“Nothing is so bad that it isn’t good for something,” goes an old Danish proverb. And looking at the economy and employment, things aren’t going well in Germany. With unemployment expected to hit six percent this year and a recession fully underway, Europe’s economic engine has shifted into low gear. But how could this be beneficial?
A different picture in Denmark
The situation in Denmark is quite the opposite. Employment continues to rise to the point where it’s now more common than not for new workers to come from outside Denmark. There simply isn’t enough available, qualified local labor.
It thus seems obvious that Danish businesses could employ German job seekers. In turn, unemployed Germans could help Danish companies keep their production going.
Of course, it wouldn’t be that simple. You can’t just send unemployed people from Schleswig-Holstein on a ferry to Lolland to work as electricians, plumbers, chefs, or waiters on Lolland-Falster or South Zealand.
Three barriers to Baltic commuting
The first and most immediate barrier is the ferry. Two hours of daily transportation, which isn’t cheap either, can put a damper on the desire to become a Baltic commuter.
The second problem is technical and bureaucratic. Different tax and labor market rules between Germany and Denmark create hurdles for cross-border employment.
Finally, an unemployed person is not just any unemployed person — not even in Germany. In Schleswig-Holstein, employers in the hotel and restaurant sectors have expressed concern that skilled and unskilled workers are moving to Denmark due to higher wages. This will hurt the tourism industry in the state, which is already struggling to find workers.
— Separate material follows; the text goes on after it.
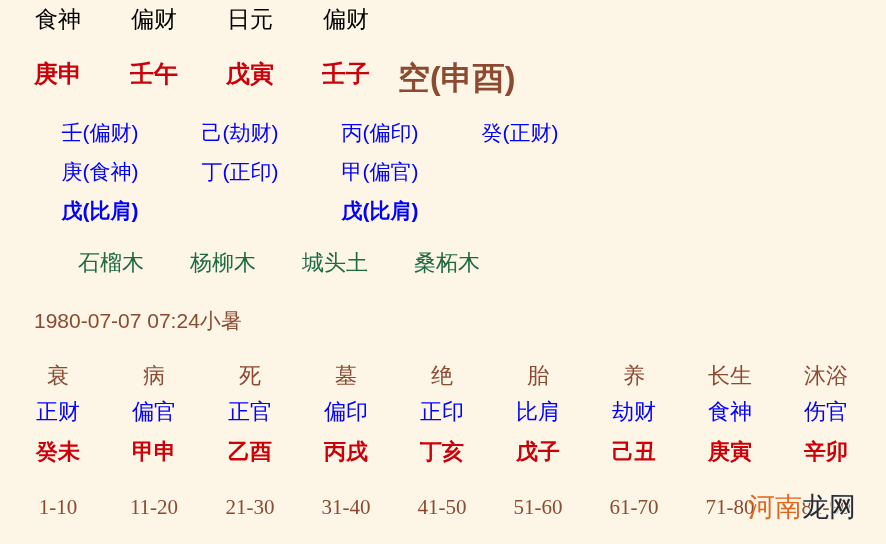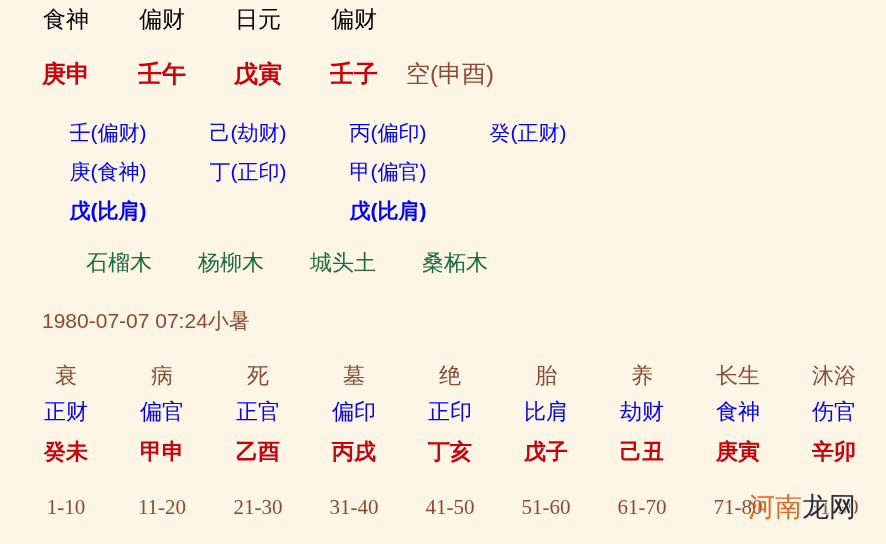"食神 偏财 日元 偏财" .row { left: 16px -> 8px }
It’s well-known that one man’s loss is another man’s gain, but Danish companies taking food off the table of German businesses won’t help with regional integration across the Fehmarn Belt.
Barriers are coming down
The ferry barrier is already coming down, as can be seen on the Fehmarn project. There is also willingness to address bureaucratic hurdles. This is evident from a meeting between the mayor of Lolland, the chair of the Region Zealand council, and Schleswig-Holstein’s Minister of Economy in early April to discuss regional integration.
The next natural step is for these discussions to take place between the Danish government and the German federal government, ensuring it goes beyond mere talk.